» DO THIS
Rewrite the listing, replacing "bbox" with "bounding box" and changing nothing else. Omit the pictures.

» DATA LINES
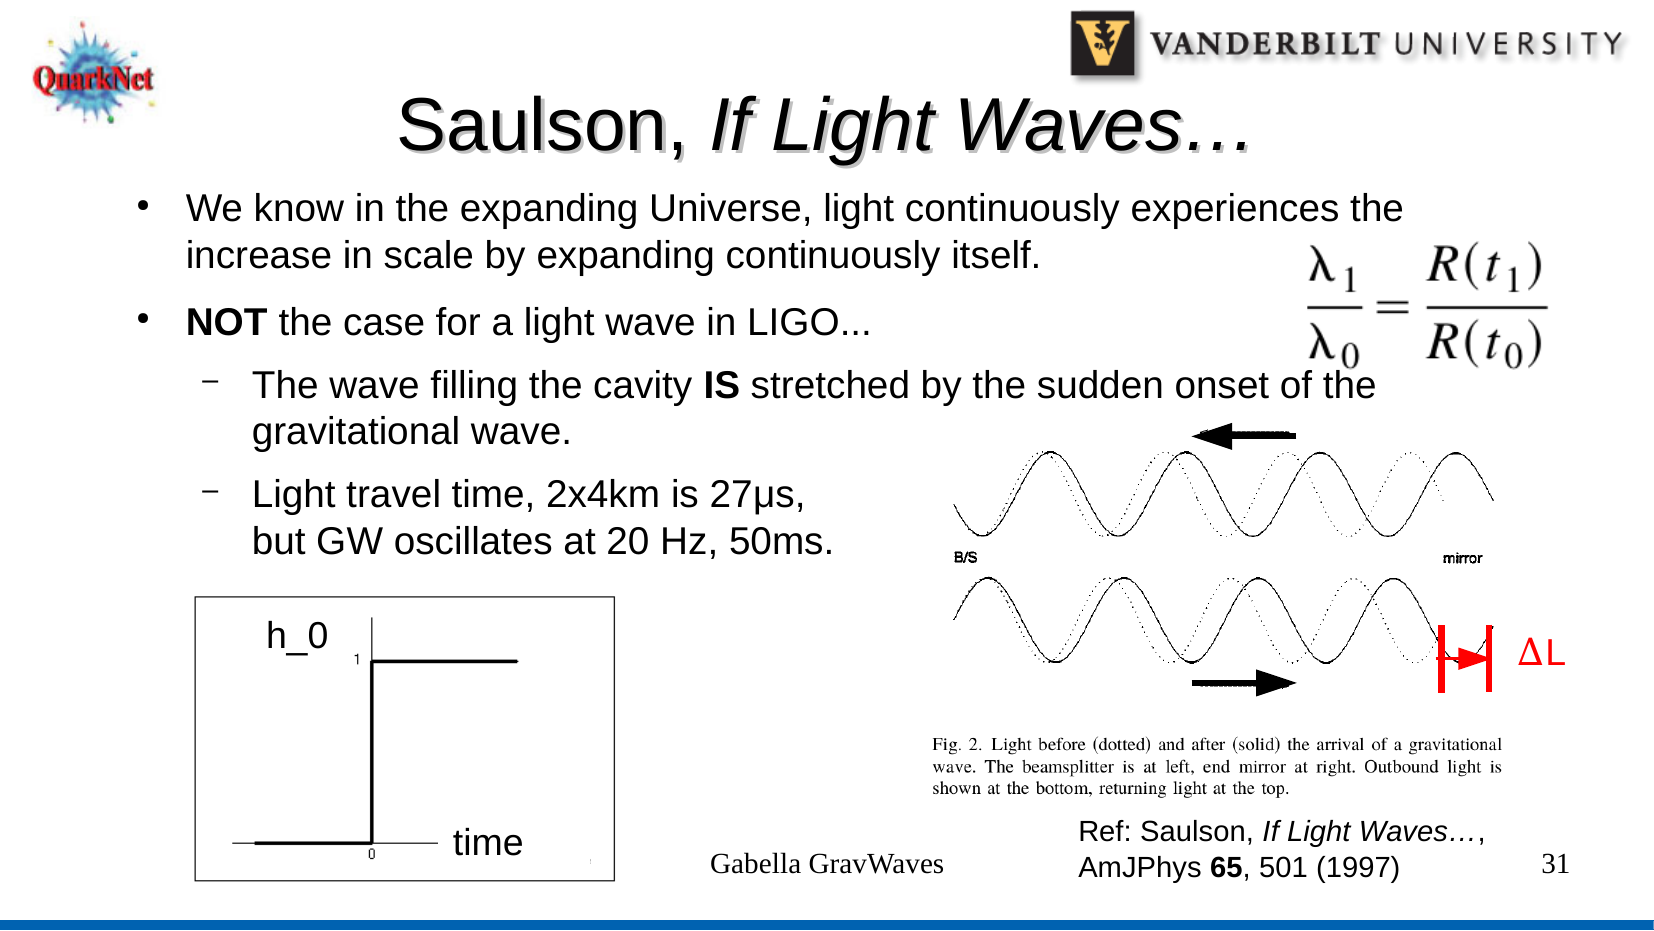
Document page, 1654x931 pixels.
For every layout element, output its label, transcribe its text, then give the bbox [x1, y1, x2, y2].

picture [177, 587, 628, 892]
text_box Ref: Saulson, If Light Waves…, AmJPhys 65, 501 (1997) [1063, 803, 1514, 891]
text_box time [438, 808, 590, 871]
picture [921, 566, 1522, 812]
picture [1067, 8, 1637, 91]
text_box ΔL [1500, 618, 1583, 680]
list We know in the expanding Universe, light continuously experiences the increase in scale by expanding continuously itself. NOT the case for a light wave in LIGO... The wave filling the cavity IS stretched by the sudden onset of the gravitational wave. Light travel time, 2x4km is 27μs, but GW oscillates at 20 Hz, 50ms. [120, 182, 1533, 566]
picture [1533, 223, 1551, 374]
text_box h_0 [251, 602, 344, 664]
picture [19, 16, 166, 135]
title Saulson, If Light Waves… [121, 77, 1534, 172]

» FULL SOLUTION
Document page, 1654x931 pixels.
For every layout element, output its label, transcribe its text, then give the bounding box [x1, y1, x2, y2].

picture [177, 587, 628, 892]
text_box Ref: Saulson, If Light Waves…, AmJPhys 65, 501 (1997) [1063, 803, 1514, 891]
text_box time [438, 808, 590, 871]
picture [921, 566, 1522, 812]
picture [1067, 8, 1637, 91]
text_box ΔL [1500, 618, 1583, 680]
list We know in the expanding Universe, light continuously experiences the increase in scale by expanding continuously itself. NOT the case for a light wave in LIGO... The wave filling the cavity IS stretched by the sudden onset of the gravitational wave. Light travel time, 2x4km is 27μs, but GW oscillates at 20 Hz, 50ms. [120, 182, 1533, 566]
picture [1533, 223, 1551, 374]
text_box h_0 [251, 602, 344, 664]
picture [19, 16, 166, 135]
title Saulson, If Light Waves… [121, 77, 1534, 172]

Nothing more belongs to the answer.